**What the task requires:** This exercise asks for every record to be output again exactly.

• • • •

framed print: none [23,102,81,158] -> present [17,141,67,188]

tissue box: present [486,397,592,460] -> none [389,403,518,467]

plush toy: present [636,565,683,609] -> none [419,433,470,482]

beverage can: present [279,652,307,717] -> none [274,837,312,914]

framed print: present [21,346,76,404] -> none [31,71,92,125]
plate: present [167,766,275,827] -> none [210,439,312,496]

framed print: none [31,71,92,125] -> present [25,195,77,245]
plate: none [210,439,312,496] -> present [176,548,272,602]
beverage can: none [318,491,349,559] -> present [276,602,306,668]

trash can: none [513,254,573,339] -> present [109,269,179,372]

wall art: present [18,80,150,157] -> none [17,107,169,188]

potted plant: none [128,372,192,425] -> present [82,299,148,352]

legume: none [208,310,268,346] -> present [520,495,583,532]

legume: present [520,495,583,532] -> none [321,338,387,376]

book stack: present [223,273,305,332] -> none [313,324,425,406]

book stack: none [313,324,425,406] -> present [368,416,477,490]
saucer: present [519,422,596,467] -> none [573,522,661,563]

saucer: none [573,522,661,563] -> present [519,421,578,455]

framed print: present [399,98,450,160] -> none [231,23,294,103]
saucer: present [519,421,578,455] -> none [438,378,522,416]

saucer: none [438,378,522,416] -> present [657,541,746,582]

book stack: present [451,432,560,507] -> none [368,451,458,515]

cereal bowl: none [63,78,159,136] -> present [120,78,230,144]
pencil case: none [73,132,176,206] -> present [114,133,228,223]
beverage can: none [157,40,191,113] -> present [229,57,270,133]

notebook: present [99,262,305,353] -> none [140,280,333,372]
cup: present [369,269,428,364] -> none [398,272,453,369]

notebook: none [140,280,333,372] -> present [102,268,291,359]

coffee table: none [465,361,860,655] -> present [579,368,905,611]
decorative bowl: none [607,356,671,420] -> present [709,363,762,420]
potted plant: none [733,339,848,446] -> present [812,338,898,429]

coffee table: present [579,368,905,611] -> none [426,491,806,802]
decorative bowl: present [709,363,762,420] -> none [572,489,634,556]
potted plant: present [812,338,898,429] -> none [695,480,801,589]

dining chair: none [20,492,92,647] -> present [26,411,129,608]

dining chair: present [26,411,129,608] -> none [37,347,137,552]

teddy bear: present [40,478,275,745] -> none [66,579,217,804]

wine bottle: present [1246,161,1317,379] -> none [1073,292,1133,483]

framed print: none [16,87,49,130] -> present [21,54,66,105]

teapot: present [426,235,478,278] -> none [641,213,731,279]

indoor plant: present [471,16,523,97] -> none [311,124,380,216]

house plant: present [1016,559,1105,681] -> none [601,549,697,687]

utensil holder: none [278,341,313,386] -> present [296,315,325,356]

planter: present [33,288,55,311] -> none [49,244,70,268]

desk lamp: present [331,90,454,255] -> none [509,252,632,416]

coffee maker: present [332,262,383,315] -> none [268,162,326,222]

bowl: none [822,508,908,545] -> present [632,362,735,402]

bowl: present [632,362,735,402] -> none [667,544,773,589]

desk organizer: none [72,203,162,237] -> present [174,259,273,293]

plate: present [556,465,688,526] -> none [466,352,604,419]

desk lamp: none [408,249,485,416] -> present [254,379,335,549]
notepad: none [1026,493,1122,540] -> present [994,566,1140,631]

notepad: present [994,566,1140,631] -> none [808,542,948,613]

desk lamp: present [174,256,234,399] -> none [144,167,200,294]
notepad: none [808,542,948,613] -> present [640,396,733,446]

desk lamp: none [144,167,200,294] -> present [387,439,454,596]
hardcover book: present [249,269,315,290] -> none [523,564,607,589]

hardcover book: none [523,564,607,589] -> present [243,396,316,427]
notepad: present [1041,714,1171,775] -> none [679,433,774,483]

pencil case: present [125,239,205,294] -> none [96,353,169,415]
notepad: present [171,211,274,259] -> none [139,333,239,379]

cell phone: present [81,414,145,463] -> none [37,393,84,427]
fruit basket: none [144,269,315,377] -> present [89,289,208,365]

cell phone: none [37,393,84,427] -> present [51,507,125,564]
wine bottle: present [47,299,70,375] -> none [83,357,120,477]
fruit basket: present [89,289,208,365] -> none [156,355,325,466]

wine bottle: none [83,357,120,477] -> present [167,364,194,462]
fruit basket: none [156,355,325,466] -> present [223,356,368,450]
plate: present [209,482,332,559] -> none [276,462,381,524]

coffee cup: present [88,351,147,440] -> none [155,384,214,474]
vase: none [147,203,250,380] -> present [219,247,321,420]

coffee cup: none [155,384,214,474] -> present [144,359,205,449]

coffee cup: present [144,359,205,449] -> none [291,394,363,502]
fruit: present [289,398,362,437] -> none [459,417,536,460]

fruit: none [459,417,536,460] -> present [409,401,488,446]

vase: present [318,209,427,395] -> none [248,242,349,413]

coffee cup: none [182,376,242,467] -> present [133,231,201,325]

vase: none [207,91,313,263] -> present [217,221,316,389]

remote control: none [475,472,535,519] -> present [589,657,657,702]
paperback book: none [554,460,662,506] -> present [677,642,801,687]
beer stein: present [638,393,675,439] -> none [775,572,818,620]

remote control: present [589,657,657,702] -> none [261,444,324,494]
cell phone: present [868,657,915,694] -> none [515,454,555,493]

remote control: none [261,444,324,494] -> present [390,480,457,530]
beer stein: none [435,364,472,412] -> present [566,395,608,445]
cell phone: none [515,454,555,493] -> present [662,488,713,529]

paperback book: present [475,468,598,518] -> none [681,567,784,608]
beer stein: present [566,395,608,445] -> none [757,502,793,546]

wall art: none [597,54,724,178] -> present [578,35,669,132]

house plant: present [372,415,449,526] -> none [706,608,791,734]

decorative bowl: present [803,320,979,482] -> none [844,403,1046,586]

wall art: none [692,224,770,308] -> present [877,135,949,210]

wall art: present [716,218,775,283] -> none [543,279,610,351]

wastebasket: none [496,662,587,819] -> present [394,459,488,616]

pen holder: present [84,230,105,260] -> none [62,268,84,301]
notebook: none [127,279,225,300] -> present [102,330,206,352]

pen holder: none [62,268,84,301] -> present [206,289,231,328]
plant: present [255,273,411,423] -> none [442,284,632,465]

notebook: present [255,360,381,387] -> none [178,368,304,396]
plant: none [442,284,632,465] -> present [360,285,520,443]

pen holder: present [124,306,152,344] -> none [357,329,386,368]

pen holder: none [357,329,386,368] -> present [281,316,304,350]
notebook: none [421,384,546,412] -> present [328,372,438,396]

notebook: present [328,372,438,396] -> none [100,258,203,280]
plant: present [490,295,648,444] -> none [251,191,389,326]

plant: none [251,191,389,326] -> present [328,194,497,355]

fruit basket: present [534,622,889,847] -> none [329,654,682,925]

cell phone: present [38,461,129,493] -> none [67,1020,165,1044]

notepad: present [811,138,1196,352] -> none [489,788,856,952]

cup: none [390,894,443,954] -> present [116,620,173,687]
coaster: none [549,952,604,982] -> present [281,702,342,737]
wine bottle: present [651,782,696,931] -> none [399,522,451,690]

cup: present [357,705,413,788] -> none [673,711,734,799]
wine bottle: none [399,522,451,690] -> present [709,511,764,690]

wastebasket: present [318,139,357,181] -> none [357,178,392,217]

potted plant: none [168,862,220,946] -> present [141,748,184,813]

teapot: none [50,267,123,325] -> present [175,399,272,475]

• • • •

**Problem solution:**
framed print: none [23,102,81,158] -> present [17,141,67,188]

tissue box: present [486,397,592,460] -> none [389,403,518,467]

plush toy: present [636,565,683,609] -> none [419,433,470,482]

beverage can: present [279,652,307,717] -> none [274,837,312,914]

framed print: present [21,346,76,404] -> none [31,71,92,125]
plate: present [167,766,275,827] -> none [210,439,312,496]

framed print: none [31,71,92,125] -> present [25,195,77,245]
plate: none [210,439,312,496] -> present [176,548,272,602]
beverage can: none [318,491,349,559] -> present [276,602,306,668]

trash can: none [513,254,573,339] -> present [109,269,179,372]

wall art: present [18,80,150,157] -> none [17,107,169,188]

potted plant: none [128,372,192,425] -> present [82,299,148,352]

legume: none [208,310,268,346] -> present [520,495,583,532]

legume: present [520,495,583,532] -> none [321,338,387,376]

book stack: present [223,273,305,332] -> none [313,324,425,406]

book stack: none [313,324,425,406] -> present [368,416,477,490]
saucer: present [519,422,596,467] -> none [573,522,661,563]

saucer: none [573,522,661,563] -> present [519,421,578,455]

framed print: present [399,98,450,160] -> none [231,23,294,103]
saucer: present [519,421,578,455] -> none [438,378,522,416]

saucer: none [438,378,522,416] -> present [657,541,746,582]

book stack: present [451,432,560,507] -> none [368,451,458,515]

cereal bowl: none [63,78,159,136] -> present [120,78,230,144]
pencil case: none [73,132,176,206] -> present [114,133,228,223]
beverage can: none [157,40,191,113] -> present [229,57,270,133]

notebook: present [99,262,305,353] -> none [140,280,333,372]
cup: present [369,269,428,364] -> none [398,272,453,369]

notebook: none [140,280,333,372] -> present [102,268,291,359]

coffee table: none [465,361,860,655] -> present [579,368,905,611]
decorative bowl: none [607,356,671,420] -> present [709,363,762,420]
potted plant: none [733,339,848,446] -> present [812,338,898,429]

coffee table: present [579,368,905,611] -> none [426,491,806,802]
decorative bowl: present [709,363,762,420] -> none [572,489,634,556]
potted plant: present [812,338,898,429] -> none [695,480,801,589]

dining chair: none [20,492,92,647] -> present [26,411,129,608]

dining chair: present [26,411,129,608] -> none [37,347,137,552]

teddy bear: present [40,478,275,745] -> none [66,579,217,804]

wine bottle: present [1246,161,1317,379] -> none [1073,292,1133,483]

framed print: none [16,87,49,130] -> present [21,54,66,105]

teapot: present [426,235,478,278] -> none [641,213,731,279]

indoor plant: present [471,16,523,97] -> none [311,124,380,216]

house plant: present [1016,559,1105,681] -> none [601,549,697,687]

utensil holder: none [278,341,313,386] -> present [296,315,325,356]

planter: present [33,288,55,311] -> none [49,244,70,268]

desk lamp: present [331,90,454,255] -> none [509,252,632,416]

coffee maker: present [332,262,383,315] -> none [268,162,326,222]

bowl: none [822,508,908,545] -> present [632,362,735,402]

bowl: present [632,362,735,402] -> none [667,544,773,589]

desk organizer: none [72,203,162,237] -> present [174,259,273,293]

plate: present [556,465,688,526] -> none [466,352,604,419]

desk lamp: none [408,249,485,416] -> present [254,379,335,549]
notepad: none [1026,493,1122,540] -> present [994,566,1140,631]

notepad: present [994,566,1140,631] -> none [808,542,948,613]

desk lamp: present [174,256,234,399] -> none [144,167,200,294]
notepad: none [808,542,948,613] -> present [640,396,733,446]

desk lamp: none [144,167,200,294] -> present [387,439,454,596]
hardcover book: present [249,269,315,290] -> none [523,564,607,589]

hardcover book: none [523,564,607,589] -> present [243,396,316,427]
notepad: present [1041,714,1171,775] -> none [679,433,774,483]

pencil case: present [125,239,205,294] -> none [96,353,169,415]
notepad: present [171,211,274,259] -> none [139,333,239,379]

cell phone: present [81,414,145,463] -> none [37,393,84,427]
fruit basket: none [144,269,315,377] -> present [89,289,208,365]

cell phone: none [37,393,84,427] -> present [51,507,125,564]
wine bottle: present [47,299,70,375] -> none [83,357,120,477]
fruit basket: present [89,289,208,365] -> none [156,355,325,466]

wine bottle: none [83,357,120,477] -> present [167,364,194,462]
fruit basket: none [156,355,325,466] -> present [223,356,368,450]
plate: present [209,482,332,559] -> none [276,462,381,524]

coffee cup: present [88,351,147,440] -> none [155,384,214,474]
vase: none [147,203,250,380] -> present [219,247,321,420]

coffee cup: none [155,384,214,474] -> present [144,359,205,449]

coffee cup: present [144,359,205,449] -> none [291,394,363,502]
fruit: present [289,398,362,437] -> none [459,417,536,460]

fruit: none [459,417,536,460] -> present [409,401,488,446]

vase: present [318,209,427,395] -> none [248,242,349,413]

coffee cup: none [182,376,242,467] -> present [133,231,201,325]

vase: none [207,91,313,263] -> present [217,221,316,389]

remote control: none [475,472,535,519] -> present [589,657,657,702]
paperback book: none [554,460,662,506] -> present [677,642,801,687]
beer stein: present [638,393,675,439] -> none [775,572,818,620]

remote control: present [589,657,657,702] -> none [261,444,324,494]
cell phone: present [868,657,915,694] -> none [515,454,555,493]

remote control: none [261,444,324,494] -> present [390,480,457,530]
beer stein: none [435,364,472,412] -> present [566,395,608,445]
cell phone: none [515,454,555,493] -> present [662,488,713,529]

paperback book: present [475,468,598,518] -> none [681,567,784,608]
beer stein: present [566,395,608,445] -> none [757,502,793,546]

wall art: none [597,54,724,178] -> present [578,35,669,132]

house plant: present [372,415,449,526] -> none [706,608,791,734]

decorative bowl: present [803,320,979,482] -> none [844,403,1046,586]

wall art: none [692,224,770,308] -> present [877,135,949,210]

wall art: present [716,218,775,283] -> none [543,279,610,351]

wastebasket: none [496,662,587,819] -> present [394,459,488,616]

pen holder: present [84,230,105,260] -> none [62,268,84,301]
notebook: none [127,279,225,300] -> present [102,330,206,352]

pen holder: none [62,268,84,301] -> present [206,289,231,328]
plant: present [255,273,411,423] -> none [442,284,632,465]

notebook: present [255,360,381,387] -> none [178,368,304,396]
plant: none [442,284,632,465] -> present [360,285,520,443]

pen holder: present [124,306,152,344] -> none [357,329,386,368]

pen holder: none [357,329,386,368] -> present [281,316,304,350]
notebook: none [421,384,546,412] -> present [328,372,438,396]

notebook: present [328,372,438,396] -> none [100,258,203,280]
plant: present [490,295,648,444] -> none [251,191,389,326]

plant: none [251,191,389,326] -> present [328,194,497,355]

fruit basket: present [534,622,889,847] -> none [329,654,682,925]

cell phone: present [38,461,129,493] -> none [67,1020,165,1044]

notepad: present [811,138,1196,352] -> none [489,788,856,952]

cup: none [390,894,443,954] -> present [116,620,173,687]
coaster: none [549,952,604,982] -> present [281,702,342,737]
wine bottle: present [651,782,696,931] -> none [399,522,451,690]

cup: present [357,705,413,788] -> none [673,711,734,799]
wine bottle: none [399,522,451,690] -> present [709,511,764,690]

wastebasket: present [318,139,357,181] -> none [357,178,392,217]

potted plant: none [168,862,220,946] -> present [141,748,184,813]

teapot: none [50,267,123,325] -> present [175,399,272,475]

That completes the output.